Abstract

The serum of Vipera palaestinae contains a factor which neutralizes effectively all the hemorrhagic activities of its venom. Antibodies prepared in rabbits against the crude snake serum do not abolish its antihemorrhagic activity. The antihemorrhagic factor was purified from the snake serum by ammonium sulfate precipitation, Sephadex G-75 gel filtration, DEAE-cellulose chromatography and isoelectrofocusing.
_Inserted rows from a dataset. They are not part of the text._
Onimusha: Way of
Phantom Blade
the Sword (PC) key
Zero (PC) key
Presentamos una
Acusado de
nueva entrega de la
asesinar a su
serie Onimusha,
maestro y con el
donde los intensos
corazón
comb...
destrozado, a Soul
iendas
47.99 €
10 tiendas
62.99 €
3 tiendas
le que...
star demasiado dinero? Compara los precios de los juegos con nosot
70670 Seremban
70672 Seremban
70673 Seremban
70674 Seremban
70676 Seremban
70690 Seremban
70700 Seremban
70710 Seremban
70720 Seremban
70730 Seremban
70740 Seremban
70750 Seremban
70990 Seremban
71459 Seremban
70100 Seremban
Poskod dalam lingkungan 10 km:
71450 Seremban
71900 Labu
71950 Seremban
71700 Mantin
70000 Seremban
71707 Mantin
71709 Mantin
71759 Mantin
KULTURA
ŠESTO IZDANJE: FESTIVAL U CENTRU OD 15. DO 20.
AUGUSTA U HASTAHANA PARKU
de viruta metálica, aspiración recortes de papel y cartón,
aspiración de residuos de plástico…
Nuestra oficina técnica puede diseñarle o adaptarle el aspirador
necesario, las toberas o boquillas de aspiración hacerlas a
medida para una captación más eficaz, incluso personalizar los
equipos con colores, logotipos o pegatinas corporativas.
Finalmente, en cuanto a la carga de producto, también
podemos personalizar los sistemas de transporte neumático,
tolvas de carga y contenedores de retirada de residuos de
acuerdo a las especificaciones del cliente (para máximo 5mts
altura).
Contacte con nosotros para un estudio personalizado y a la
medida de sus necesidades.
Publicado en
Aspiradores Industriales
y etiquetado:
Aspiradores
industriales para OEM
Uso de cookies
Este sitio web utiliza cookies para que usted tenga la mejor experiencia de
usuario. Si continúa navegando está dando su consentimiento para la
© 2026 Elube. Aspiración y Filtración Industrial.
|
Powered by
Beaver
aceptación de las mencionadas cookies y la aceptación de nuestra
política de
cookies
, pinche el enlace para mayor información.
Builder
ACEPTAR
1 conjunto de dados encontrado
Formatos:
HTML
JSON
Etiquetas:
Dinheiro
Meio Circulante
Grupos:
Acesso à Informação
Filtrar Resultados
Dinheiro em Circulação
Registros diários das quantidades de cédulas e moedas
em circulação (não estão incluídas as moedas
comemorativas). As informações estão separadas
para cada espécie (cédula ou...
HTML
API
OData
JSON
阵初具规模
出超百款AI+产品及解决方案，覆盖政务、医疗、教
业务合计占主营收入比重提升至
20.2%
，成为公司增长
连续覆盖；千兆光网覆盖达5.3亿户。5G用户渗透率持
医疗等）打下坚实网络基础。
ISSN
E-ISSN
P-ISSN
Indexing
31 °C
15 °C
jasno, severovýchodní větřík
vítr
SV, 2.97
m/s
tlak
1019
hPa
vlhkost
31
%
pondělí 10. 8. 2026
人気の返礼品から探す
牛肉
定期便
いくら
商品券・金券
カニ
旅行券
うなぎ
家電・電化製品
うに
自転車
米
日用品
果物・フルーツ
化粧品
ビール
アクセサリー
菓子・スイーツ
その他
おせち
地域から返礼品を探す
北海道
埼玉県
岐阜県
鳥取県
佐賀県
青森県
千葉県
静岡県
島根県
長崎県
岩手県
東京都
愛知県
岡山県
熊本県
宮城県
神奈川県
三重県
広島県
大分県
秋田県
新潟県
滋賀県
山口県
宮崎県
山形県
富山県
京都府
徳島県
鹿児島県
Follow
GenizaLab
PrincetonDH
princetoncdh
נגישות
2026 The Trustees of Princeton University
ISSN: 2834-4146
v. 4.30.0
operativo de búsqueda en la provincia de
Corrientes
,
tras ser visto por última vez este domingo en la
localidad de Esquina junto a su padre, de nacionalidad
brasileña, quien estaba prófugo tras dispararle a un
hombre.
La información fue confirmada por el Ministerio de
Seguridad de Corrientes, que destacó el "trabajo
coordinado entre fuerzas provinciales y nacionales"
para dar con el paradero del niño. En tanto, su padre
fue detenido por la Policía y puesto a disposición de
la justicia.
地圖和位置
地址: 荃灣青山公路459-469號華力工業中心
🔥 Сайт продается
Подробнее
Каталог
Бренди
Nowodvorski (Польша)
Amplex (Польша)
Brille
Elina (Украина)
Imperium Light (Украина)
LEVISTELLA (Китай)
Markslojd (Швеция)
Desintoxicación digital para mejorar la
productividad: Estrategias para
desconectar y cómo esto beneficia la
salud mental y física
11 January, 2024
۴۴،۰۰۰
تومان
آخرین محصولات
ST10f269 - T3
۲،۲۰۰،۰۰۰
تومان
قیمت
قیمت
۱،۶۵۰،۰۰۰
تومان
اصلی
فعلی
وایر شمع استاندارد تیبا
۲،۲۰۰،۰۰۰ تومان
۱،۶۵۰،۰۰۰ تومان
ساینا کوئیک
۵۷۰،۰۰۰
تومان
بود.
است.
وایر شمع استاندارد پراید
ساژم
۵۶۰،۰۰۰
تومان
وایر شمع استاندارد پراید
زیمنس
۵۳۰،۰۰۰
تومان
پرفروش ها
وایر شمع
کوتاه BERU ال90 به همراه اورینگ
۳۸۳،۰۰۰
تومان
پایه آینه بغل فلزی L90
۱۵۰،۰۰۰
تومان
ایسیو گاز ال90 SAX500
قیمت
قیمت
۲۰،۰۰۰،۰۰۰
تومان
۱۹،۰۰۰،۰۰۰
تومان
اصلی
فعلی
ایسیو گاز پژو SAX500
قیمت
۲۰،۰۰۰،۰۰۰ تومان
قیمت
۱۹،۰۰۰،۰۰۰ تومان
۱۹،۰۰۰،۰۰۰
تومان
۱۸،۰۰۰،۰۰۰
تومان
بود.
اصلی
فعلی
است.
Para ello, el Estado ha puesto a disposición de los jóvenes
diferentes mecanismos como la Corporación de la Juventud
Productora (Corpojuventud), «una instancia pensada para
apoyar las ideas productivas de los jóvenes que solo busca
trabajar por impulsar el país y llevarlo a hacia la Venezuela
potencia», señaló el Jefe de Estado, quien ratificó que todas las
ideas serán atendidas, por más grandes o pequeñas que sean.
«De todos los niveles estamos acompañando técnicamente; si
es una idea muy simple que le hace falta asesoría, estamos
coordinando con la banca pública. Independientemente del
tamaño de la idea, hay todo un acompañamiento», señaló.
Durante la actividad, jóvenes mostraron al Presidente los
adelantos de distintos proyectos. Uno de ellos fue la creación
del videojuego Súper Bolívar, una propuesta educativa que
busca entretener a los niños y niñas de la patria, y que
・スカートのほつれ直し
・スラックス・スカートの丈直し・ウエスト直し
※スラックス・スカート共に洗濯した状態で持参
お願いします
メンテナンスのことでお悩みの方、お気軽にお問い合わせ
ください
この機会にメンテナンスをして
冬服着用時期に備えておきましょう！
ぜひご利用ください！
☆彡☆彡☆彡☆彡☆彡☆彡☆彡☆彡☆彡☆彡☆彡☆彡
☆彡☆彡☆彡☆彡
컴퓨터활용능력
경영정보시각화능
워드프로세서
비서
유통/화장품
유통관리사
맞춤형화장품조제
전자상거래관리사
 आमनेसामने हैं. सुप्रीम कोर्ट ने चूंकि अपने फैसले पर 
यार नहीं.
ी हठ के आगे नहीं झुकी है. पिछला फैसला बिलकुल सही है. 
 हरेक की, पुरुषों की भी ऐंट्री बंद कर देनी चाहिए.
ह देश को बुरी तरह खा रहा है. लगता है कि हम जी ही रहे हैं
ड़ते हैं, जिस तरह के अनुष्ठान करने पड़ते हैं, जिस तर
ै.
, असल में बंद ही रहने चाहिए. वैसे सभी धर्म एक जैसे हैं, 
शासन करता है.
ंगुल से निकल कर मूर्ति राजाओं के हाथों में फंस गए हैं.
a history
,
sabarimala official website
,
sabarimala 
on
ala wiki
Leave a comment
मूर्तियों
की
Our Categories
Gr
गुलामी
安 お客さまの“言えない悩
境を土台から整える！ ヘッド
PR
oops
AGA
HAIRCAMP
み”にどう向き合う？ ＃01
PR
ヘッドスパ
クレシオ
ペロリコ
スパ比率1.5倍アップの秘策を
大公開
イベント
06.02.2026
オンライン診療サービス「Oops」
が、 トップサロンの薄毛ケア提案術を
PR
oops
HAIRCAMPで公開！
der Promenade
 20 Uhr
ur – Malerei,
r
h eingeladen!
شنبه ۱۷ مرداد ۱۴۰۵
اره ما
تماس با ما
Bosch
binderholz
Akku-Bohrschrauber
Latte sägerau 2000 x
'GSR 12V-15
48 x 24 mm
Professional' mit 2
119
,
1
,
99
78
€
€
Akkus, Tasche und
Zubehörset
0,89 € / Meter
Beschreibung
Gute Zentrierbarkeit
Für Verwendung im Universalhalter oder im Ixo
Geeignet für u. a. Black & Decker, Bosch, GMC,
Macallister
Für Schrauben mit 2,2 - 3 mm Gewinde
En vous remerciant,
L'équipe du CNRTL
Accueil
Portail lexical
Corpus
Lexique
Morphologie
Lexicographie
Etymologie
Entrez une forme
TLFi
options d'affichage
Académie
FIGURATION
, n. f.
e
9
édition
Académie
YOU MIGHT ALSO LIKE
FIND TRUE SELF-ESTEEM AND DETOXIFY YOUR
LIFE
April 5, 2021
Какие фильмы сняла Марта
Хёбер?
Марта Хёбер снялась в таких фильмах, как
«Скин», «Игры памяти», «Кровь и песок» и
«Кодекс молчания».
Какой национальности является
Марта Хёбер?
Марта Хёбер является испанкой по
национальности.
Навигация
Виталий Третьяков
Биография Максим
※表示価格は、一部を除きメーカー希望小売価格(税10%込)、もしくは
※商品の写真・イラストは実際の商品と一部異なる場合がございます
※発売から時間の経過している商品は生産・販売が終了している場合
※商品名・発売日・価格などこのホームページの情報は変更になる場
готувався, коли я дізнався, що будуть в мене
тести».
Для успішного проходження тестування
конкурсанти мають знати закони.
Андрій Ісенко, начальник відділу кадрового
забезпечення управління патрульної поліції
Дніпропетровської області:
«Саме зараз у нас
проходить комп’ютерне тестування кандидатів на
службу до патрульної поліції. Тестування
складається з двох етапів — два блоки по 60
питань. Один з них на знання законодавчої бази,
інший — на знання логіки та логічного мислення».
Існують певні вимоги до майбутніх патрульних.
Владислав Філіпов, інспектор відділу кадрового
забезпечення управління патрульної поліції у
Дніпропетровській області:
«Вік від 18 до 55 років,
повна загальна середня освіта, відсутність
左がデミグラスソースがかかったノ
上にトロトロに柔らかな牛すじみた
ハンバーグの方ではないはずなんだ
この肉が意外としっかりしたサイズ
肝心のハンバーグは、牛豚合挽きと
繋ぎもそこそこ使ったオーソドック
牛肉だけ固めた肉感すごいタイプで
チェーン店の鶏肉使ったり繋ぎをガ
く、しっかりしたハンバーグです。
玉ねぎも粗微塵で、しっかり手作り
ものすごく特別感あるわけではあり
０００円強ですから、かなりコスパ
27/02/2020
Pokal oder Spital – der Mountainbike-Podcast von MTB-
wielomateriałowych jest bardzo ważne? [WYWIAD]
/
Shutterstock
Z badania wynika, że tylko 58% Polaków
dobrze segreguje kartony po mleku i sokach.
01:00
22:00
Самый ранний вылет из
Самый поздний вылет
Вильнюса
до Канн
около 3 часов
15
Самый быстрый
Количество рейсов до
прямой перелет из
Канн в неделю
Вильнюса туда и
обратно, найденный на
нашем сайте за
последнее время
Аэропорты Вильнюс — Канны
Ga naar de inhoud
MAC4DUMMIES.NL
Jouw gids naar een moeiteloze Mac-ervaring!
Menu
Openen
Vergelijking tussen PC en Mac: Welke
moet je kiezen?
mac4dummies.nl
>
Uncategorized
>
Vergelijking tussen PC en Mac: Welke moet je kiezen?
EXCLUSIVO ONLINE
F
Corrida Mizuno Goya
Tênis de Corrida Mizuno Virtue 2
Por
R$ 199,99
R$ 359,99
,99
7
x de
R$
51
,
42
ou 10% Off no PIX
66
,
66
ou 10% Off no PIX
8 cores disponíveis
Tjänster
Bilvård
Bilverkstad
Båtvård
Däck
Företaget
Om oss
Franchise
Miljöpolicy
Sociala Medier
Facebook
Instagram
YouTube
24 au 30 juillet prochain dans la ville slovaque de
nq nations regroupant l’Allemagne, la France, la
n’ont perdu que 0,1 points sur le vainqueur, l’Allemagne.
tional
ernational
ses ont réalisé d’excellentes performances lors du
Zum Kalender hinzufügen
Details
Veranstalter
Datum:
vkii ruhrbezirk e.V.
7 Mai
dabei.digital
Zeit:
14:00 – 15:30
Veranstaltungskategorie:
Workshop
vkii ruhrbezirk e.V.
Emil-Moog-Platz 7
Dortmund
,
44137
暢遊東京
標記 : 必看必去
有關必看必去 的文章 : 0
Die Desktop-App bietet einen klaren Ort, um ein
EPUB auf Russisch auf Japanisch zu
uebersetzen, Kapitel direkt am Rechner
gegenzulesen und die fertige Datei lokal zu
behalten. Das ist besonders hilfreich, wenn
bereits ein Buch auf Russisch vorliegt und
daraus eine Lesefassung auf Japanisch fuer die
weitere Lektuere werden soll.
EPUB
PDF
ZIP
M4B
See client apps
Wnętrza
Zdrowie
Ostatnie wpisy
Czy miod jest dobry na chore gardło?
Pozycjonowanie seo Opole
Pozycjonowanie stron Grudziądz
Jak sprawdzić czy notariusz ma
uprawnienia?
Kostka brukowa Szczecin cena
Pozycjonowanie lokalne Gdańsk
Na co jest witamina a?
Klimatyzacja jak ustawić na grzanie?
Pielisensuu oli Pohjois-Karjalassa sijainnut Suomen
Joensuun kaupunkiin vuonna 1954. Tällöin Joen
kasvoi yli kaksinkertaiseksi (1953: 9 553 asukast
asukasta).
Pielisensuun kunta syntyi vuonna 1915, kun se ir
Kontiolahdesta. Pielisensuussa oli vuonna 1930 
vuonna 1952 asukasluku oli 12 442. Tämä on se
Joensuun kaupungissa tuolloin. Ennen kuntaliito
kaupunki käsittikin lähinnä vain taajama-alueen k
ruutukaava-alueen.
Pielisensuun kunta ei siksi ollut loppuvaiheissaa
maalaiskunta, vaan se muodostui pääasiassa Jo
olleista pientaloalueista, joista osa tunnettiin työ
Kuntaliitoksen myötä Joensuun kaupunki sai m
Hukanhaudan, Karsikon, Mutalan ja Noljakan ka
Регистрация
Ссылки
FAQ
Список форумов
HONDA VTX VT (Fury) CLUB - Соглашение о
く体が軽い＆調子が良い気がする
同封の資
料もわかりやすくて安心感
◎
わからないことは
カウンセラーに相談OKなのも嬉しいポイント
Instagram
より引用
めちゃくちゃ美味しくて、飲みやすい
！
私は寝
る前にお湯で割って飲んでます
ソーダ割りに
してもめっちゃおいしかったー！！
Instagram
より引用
The purified protein shows one band in immunoelectrophoresis and in disc electrophoresis which strongly stains with the PAS procedure. It has no gelatinase or caseinase activity; it is digestible by trypsin and is stable at high temperatures and at pH's of 6·0–9·5. The neutralization capacity of the purified preparation is about 20 times that of the specific horse immunoglobulins. The molecular weight of the antihemorrhagic factor is about 80,000 and its isoelectric point is 4·7. These data, together with the failure to form precipitin lines in immunodiffusion tests, suggest that the antihemorrhagic factor of Vipera palaestinae serum is probably an albumin-like or α-globulin fraction rather than an immunoglobulin. The antihemorrhagic factor of V. palaestinae also neutralizes the hemorrhagic activity of the viperids Echis colorata and Cerastes cerastes.